REQUIRED WORK: Rewrite the text of the records below, replacing every "Zaterdag" with "Saturday" and changing nothing else. Leave the pictures out of your answer.

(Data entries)

※ ※ ※

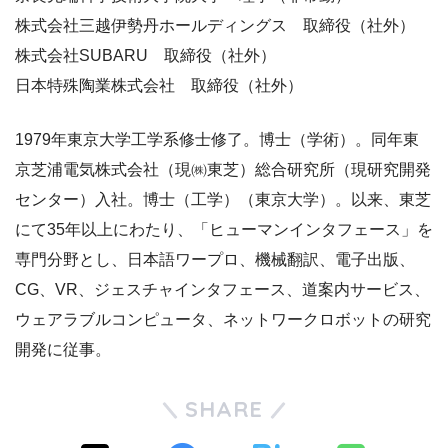
株式会社三越伊勢丹ホールディングス 取締役（社外）
株式会社SUBARU 取締役（社外）
日本特殊陶業株式会社 取締役（社外）
1979年東京大学工学系修士修了。博士（学術）。同年東
京芝浦電気株式会社（現㈱東芝）総合研究所（現研究開発
センター）入社。博士（工学）（東京大学）。以来、東芝
にて35年以上にわたり、「ヒューマンインタフェース」を
専門分野とし、日本語ワープロ、機械翻訳、電子出版、
CG、VR、ジェスチャインタフェース、道案内サービス、
ウェアラブルコンピュータ、ネットワークロボットの研究
開発に従事。
SHARE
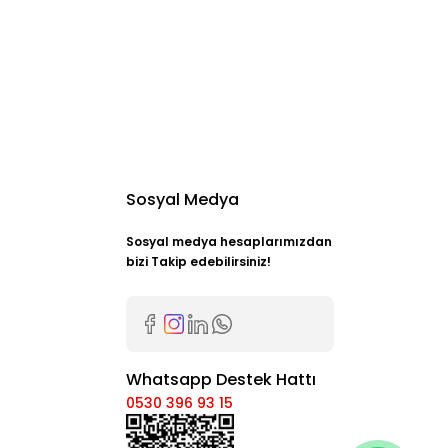
Sosyal Medya
Sosyal medya hesaplarımızdan
bizi Takip edebilirsiniz!
Whatsapp Destek Hattı
0530 396 93 15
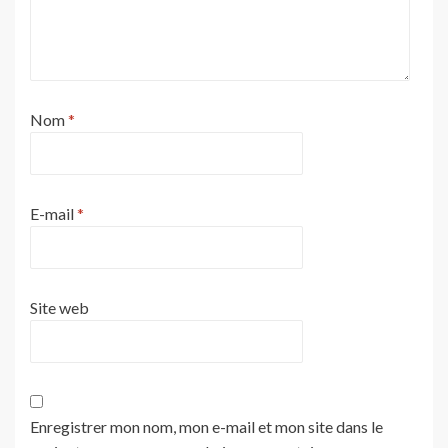
Nom
*
E-mail
*
Site web
Enregistrer mon nom, mon e-mail et mon site dans le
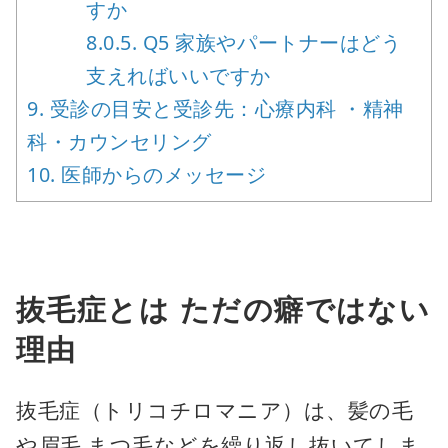
すか
8.0.5.
Q5 家族やパートナーはどう
支えればいいですか
9.
受診の目安と受診先：心療内科 ・精神
科・カウンセリング
10.
医師からのメッセージ
抜毛症とは ただの癖ではない
理由
抜毛症（トリコチロマニア）は、髪の毛
や眉毛 まつ毛などを繰り返し抜いてしま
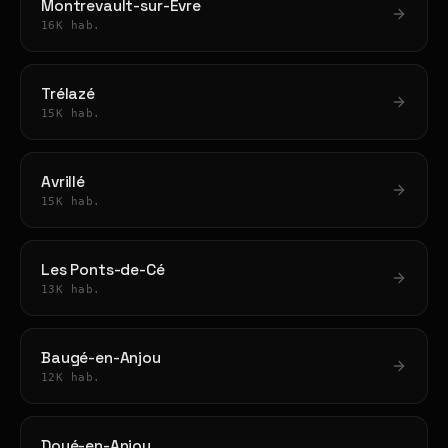
Montrevault-sur-Èvre
16K hab.
Trélazé
15K hab.
Avrillé
15K hab.
Les Ponts-de-Cé
13K hab.
Baugé-en-Anjou
12K hab.
Doué-en-Anjou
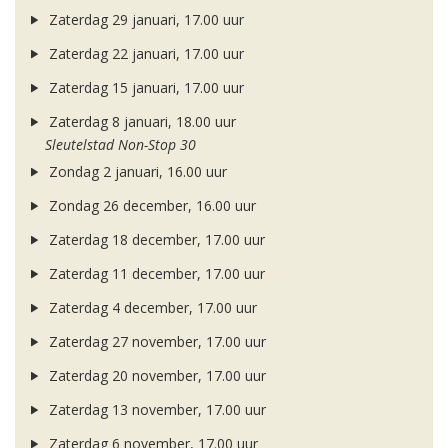
Zaterdag 29 januari, 17.00 uur
Zaterdag 22 januari, 17.00 uur
Zaterdag 15 januari, 17.00 uur
Zaterdag 8 januari, 18.00 uur
Sleutelstad Non-Stop 30
Zondag 2 januari, 16.00 uur
Zondag 26 december, 16.00 uur
Zaterdag 18 december, 17.00 uur
Zaterdag 11 december, 17.00 uur
Zaterdag 4 december, 17.00 uur
Zaterdag 27 november, 17.00 uur
Zaterdag 20 november, 17.00 uur
Zaterdag 13 november, 17.00 uur
Zaterdag 6 november, 17.00 uur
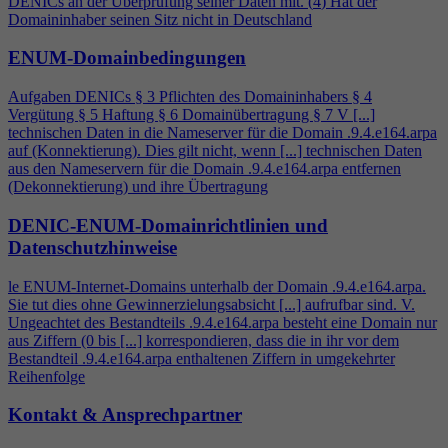
DENICs an der Überprüfung seiner Daten mit. (
4
) Hat der
Domaininhaber seinen Sitz nicht in Deutschland
ENUM-Domainbedingungen
Aufgaben DENICs § 3 Pflichten des Domaininhabers §
4
Vergütung § 5 Haftung § 6 Domainübertragung § 7 V [...]
technischen Daten in die Nameserver für die Domain .9.
4
.e164.arpa
auf (Konnektierung). Dies gilt nicht, wenn [...] technischen Daten
aus den Nameservern für die Domain .9.
4
.e164.arpa entfernen
(Dekonnektierung) und ihre Übertragung
DENIC-ENUM-Domainrichtlinien und
Datenschutzhinweise
le ENUM-Internet-Domains unterhalb der Domain .9.
4
.e164.arpa.
Sie tut dies ohne Gewinnerzielungsabsicht [...] aufrufbar sind. V.
Ungeachtet des Bestandteils .9.
4
.e164.arpa besteht eine Domain nur
aus Ziffern (0 bis [...] korrespondieren, dass die in ihr vor dem
Bestandteil .9.
4
.e164.arpa enthaltenen Ziffern in umgekehrter
Reihenfolge
Kontakt & Ansprechpartner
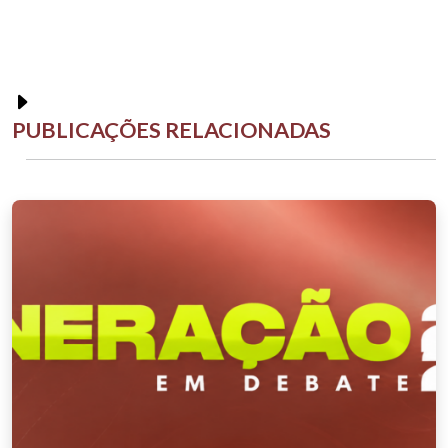
PUBLICAÇÕES RELACIONADAS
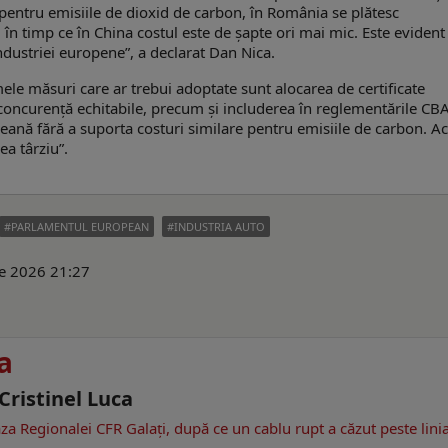
le pentru emisiile de dioxid de carbon, în România se plătesc
n timp ce în China costul este de șapte ori mai mic. Este evident
ndustriei europene”, a declarat Dan Nica.
e măsuri care ar trebui adoptate sunt alocarea de certificate
e concurență echitabile, precum și includerea în reglementările C
ană fără a suporta costuri similare pentru emisiile de carbon. A
ea târziu”.
PARLAMENTUL EUROPEAN
INDUSTRIA AUTO
ie 2026 21:27
a
 Cristinel Luca
za Regionalei CFR Galați, după ce un cablu rupt a căzut peste lini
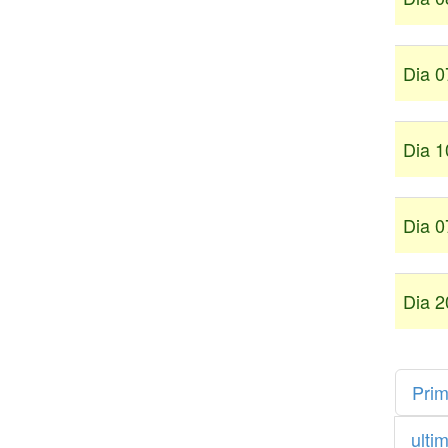
Dia 0
Dia 1
Dia 0
Dia 2
Prim
ulti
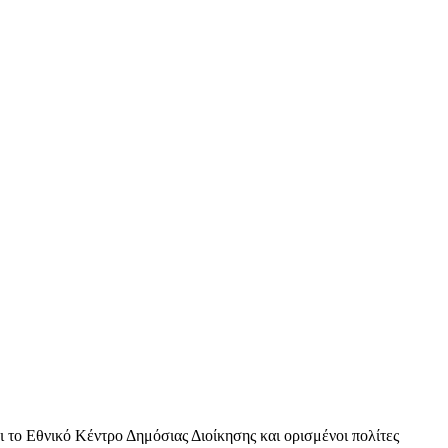
ι το Εθνικό Κέντρο Δημόσιας Διοίκησης και ορισμένοι πολίτες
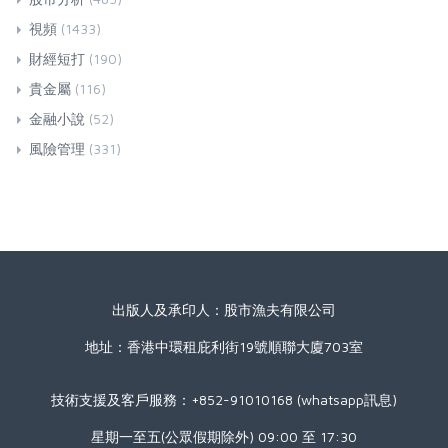
視頻
(1433)
財經短打
(190)
貴金屬
(116)
金融小說
(52)
風險管理
(331)
出版人及承印人：股市漁夫有限公司
地址：香港中環租庇利街19號順聯大廈703室
技術支援及客戶服務：+852-91010168 (whatsapp訊息)
星期一至五(公眾假期除外) 09:00 至 17:30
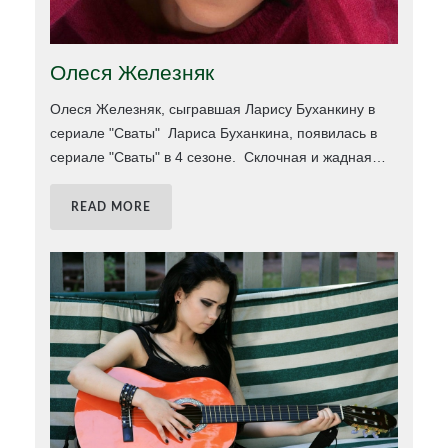
Олеся Железняк
Олеся Железняк, сыгравшая Ларису Буханкину в
сериале "Сваты" Лариса Буханкина, появилась в
сериале "Сваты" в 4 сезоне. Склочная и жадная
…
READ MORE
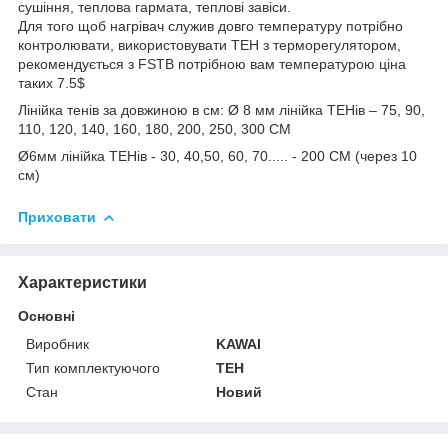
сушіння, теплова гармата, теплові завіси.
Для того щоб нагрівач служив довго температуру потрібно
контролювати, використовувати ТЕН з терморегулятором,
рекомендується з FSTB потрібною вам температурою ціна
таких 7.5$
Лінійка тенів за довжиною в см: Ø 8 мм лінійка ТЕНів – 75, 90,
110, 120, 140, 160, 180, 200, 250, 300 СМ
Ø6мм лінійка ТЕНів - 30, 40,50, 60, 70..... - 200 СМ (через 10
см)
Приховати
Характеристики
Основні
Виробник
KAWAI
Тип комплектуючого
ТЕН
Стан
Новий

※ ※ ※

ANSWER:
株式会社三越伊勢丹ホールディングス 取締役（社外）
株式会社SUBARU 取締役（社外）
日本特殊陶業株式会社 取締役（社外）
1979年東京大学工学系修士修了。博士（学術）。同年東
京芝浦電気株式会社（現㈱東芝）総合研究所（現研究開発
センター）入社。博士（工学）（東京大学）。以来、東芝
にて35年以上にわたり、「ヒューマンインタフェース」を
専門分野とし、日本語ワープロ、機械翻訳、電子出版、
CG、VR、ジェスチャインタフェース、道案内サービス、
ウェアラブルコンピュータ、ネットワークロボットの研究
開発に従事。
SHARE
Sosyal Medya
Sosyal medya hesaplarımızdan
bizi Takip edebilirsiniz!
Whatsapp Destek Hattı
0530 396 93 15
Nom
*
E-mail
*
Site web
Enregistrer mon nom, mon e-mail et mon site dans le
すか
8.0.5.
Q5 家族やパートナーはどう
支えればいいですか
9.
受診の目安と受診先：心療内科 ・精神
科・カウンセリング
10.
医師からのメッセージ
抜毛症とは ただの癖ではない
理由
抜毛症（トリコチロマニア）は、髪の毛
や眉毛 まつ毛などを繰り返し抜いてしま
Montrevault-sur-Èvre
16K hab.
Trélazé
15K hab.
Avrillé
15K hab.
Les Ponts-de-Cé
13K hab.
Baugé-en-Anjou
12K hab.
Doué-en-Anjou
Saturday 29 januari, 17.00 uur
Saturday 22 januari, 17.00 uur
Saturday 15 januari, 17.00 uur
Saturday 8 januari, 18.00 uur
Sleutelstad Non-Stop 30
Zondag 2 januari, 16.00 uur
Zondag 26 december, 16.00 uur
Saturday 18 december, 17.00 uur
Saturday 11 december, 17.00 uur
Saturday 4 december, 17.00 uur
Saturday 27 november, 17.00 uur
Saturday 20 november, 17.00 uur
Saturday 13 november, 17.00 uur
Saturday 6 november, 17.00 uur
DENICs an der Überprüfung seiner Daten mit. (
4
) Hat der
Domaininhaber seinen Sitz nicht in Deutschland
ENUM-Domainbedingungen
Aufgaben DENICs § 3 Pflichten des Domaininhabers §
4
Vergütung § 5 Haftung § 6 Domainübertragung § 7 V [...]
technischen Daten in die Nameserver für die Domain .9.
4
.e164.arpa
auf (Konnektierung). Dies gilt nicht, wenn [...] technischen Daten
aus den Nameservern für die Domain .9.
4
.e164.arpa entfernen
(Dekonnektierung) und ihre Übertragung
DENIC-ENUM-Domainrichtlinien und
Datenschutzhinweise
le ENUM-Internet-Domains unterhalb der Domain .9.
4
.e164.arpa.
Sie tut dies ohne Gewinnerzielungsabsicht [...] aufrufbar sind. V.
Ungeachtet des Bestandteils .9.
4
.e164.arpa besteht eine Domain nur
aus Ziffern (0 bis [...] korrespondieren, dass die in ihr vor dem
Bestandteil .9.
4
.e164.arpa enthaltenen Ziffern in umgekehrter
Reihenfolge
Kontakt & Ansprechpartner
PUBLICAÇÕES RELACIONADAS
le pentru emisiile de dioxid de carbon, în România se plătesc
n timp ce în China costul este de șapte ori mai mic. Este evident
ndustriei europene”, a declarat Dan Nica.
e măsuri care ar trebui adoptate sunt alocarea de certificate
e concurență echitabile, precum și includerea în reglementările C
ană fără a suporta costuri similare pentru emisiile de carbon. A
ea târziu”.
PARLAMENTUL EUROPEAN
INDUSTRIA AUTO
ie 2026 21:27
a
 Cristinel Luca
za Regionalei CFR Galați, după ce un cablu rupt a căzut peste lini
Dia 0
Dia 1
Dia 0
Dia 2
Prim
ulti
ι το Εθνικό Κέντρο Δημόσιας Διοίκησης και ορισμένοι πολίτες
視頻
(1433)
財經短打
(190)
貴金屬
(116)
金融小說
(52)
風險管理
(331)
出版人及承印人：股市漁夫有限公司
地址：香港中環租庇利街19號順聯大廈703室
技術支援及客戶服務：+852-91010168 (whatsapp訊息)
星期一至五(公眾假期除外) 09:00 至 17:30
Олеся Железняк
Олеся Железняк, сыгравшая Ларису Буханкину в
сериале "Сваты" Лариса Буханкина, появилась в
сериале "Сваты" в 4 сезоне. Склочная и жадная
…
READ MORE
сушіння, теплова гармата, теплові завіси.
Для того щоб нагрівач служив довго температуру потрібно
контролювати, використовувати ТЕН з терморегулятором,
рекомендується з FSTB потрібною вам температурою ціна
таких 7.5$
Лінійка тенів за довжиною в см: Ø 8 мм лінійка ТЕНів – 75, 90,
110, 120, 140, 160, 180, 200, 250, 300 СМ
Ø6мм лінійка ТЕНів - 30, 40,50, 60, 70..... - 200 СМ (через 10
см)
Приховати
Характеристики
Основні
Виробник
KAWAI
Тип комплектуючого
ТЕН
Стан
Новий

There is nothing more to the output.